Título: Crianças morrem sem comida e higiene
Autor: Weber, Demétrio
Fonte: O Globo, 11/12/2006, O País, p. 3

Periferias de Salvador e Teresina são exemplo de condições que levam à mortalidade

SALVADOR E TERESINA. Não é difícil encontrar, no Brasil, exemplos da pesquisa do Unicef, segundo a qual o país piorou no ranking da mortalidade infantil: crianças que morrem por falta de acesso a nutrição, saneamento, água potável e sistema de saúde. Aos seis meses de idade, a neta mais nova da dona-de-casa Maria do Socorro Silva, de 48 anos, ainda não tinha se alimentado às 11h de ontem. A família de nove pessoas, quatro delas crianças, vive de forma quase indigente, no bairro pobre e violento de Fazenda Coutos, na periferia de Salvador. Alimentam-se do que compram com recursos de programas sociais, que acabam logo no início do mês. Contam com a ajuda de vizinhos, também pobres, e com o que o marido de dona Maria arranja como catador de lixo. No sábado, as crianças dormiram sem qualquer alimentação. Para o almoço de ontem, dona Maria tinha apenas algumas batatas.

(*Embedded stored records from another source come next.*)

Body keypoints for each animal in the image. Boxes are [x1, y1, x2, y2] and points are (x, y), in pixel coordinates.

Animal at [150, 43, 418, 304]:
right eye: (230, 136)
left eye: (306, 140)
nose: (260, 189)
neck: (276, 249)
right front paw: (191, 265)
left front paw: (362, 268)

¿ Tem dias em que as crianças choram de fome e não temos o que dar. Várias vezes meu neto Wesley, de três anos, já desmaiou de fome. Só nós e Deus sabemos o que passamos. Às vezes, para enganar a fome deles, a gente compra geladinho (sacolé) fiado na vizinha, cada um custa R$0,15. Nós, adultos, nos viramos de qualquer jeito ¿ diz.

Há pouco mais de dois anos, dona Maria perdeu dois netos, de três e cinco anos, não propriamente em razão da fome, mas intoxicados por comida misturada com bicarbonato de sódio, que o marido dela tinha catado no lixo de uma indústria. Ele é analfabeto, como a mulher, e ainda apresenta sintomas de alcoolismo. Ao encontrar a comida e o produto parecido com sal, levou pra casa, como faz sempre que se depara com qualquer alimento, que no seu entendimento, encontre-se em bom estado.

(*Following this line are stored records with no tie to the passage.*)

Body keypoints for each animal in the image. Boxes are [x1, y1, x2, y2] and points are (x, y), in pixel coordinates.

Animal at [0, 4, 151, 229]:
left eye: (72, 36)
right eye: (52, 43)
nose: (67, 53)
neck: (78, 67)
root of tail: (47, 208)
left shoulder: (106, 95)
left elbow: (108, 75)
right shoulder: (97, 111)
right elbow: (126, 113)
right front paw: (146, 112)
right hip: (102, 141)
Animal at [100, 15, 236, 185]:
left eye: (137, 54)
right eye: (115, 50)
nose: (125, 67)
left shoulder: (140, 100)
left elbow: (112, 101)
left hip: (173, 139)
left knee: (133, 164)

¿ A menina era clarinha, ficou mais escura que o carvão, a senhora precisava ver que situação. Logo depois de comer ela começou a passar mal ¿ lembra a avó.

Lixo e vaso sanitário a céu aberto

Sem recursos para pagar o transporte, a mãe das crianças, Ana Patrícia Ferreira, de 30 anos, caminhou alguns quilômetros a pé para levar os filhos ao hospital, onde já chegaram praticamente mortos. Três outras crianças da família foram hospitalizadas:

¿ Fazer o quê, não podemos dispensar comida. Como a gente ia saber que era veneno?

Sem recursos, dona Maria conta que doenças como diarréia, febre e sarampo, que não lhe parecem tão graves, são tratadas em casa:

¿ A gente não tem dinheiro para ir ao médico e, se for, não vai poder comprar os remédios.

No Piauí, a estudante Patrícia Ramos da Silva não gosta de falar sobre o que aconteceu no dia 1º de setembro deste ano, quando seu filho Felipe Ramos da Silva, de 1 ano e 22 dias, morreu num hospital público de Teresina com insuficiência respiratória, após ter sido levado para atendimento no pronto-socorro do Hospital Getúlio Vargas (HGV), com forte gripe, vômitos e diarréia. Ela conta que a pediatra deu apenas soro e achou que era suficiente. Depois, seu filho foi transferido para um hospital municipal na periferia de Teresina, porque o pronto-socorro estava lotado de crianças na mesma situação:

¿ A cabeça e o pé estavam furados, porque os médicos estavam procurando veias para dar o soro. Puxei a luvinha e a mão estava completamente roxa. Ele estava morrendo ¿ recorda Patrícia.

Não é preciso ser médico para avaliar que vômitos e diarréia estão relacionados ao lugar onde Patrícia mora. A água da fossa do banheiro da casa de taipa, no Parque Esplanada, na periferia de Teresina, escorre pelo quintal, misturando-se à água usada para lavar roupas. Ao lado, existe um buraco onde os vizinhos jogam lixo, inclusive fezes em sacos plásticos, e um vaso sanitário a céu aberto.

O presidente da Associação de Moradores do Parque Esplanada, Carlos Vinicius Soares, afirma que na favela, que ele chama de vila, moram 172 famílias, todas sem saneamento.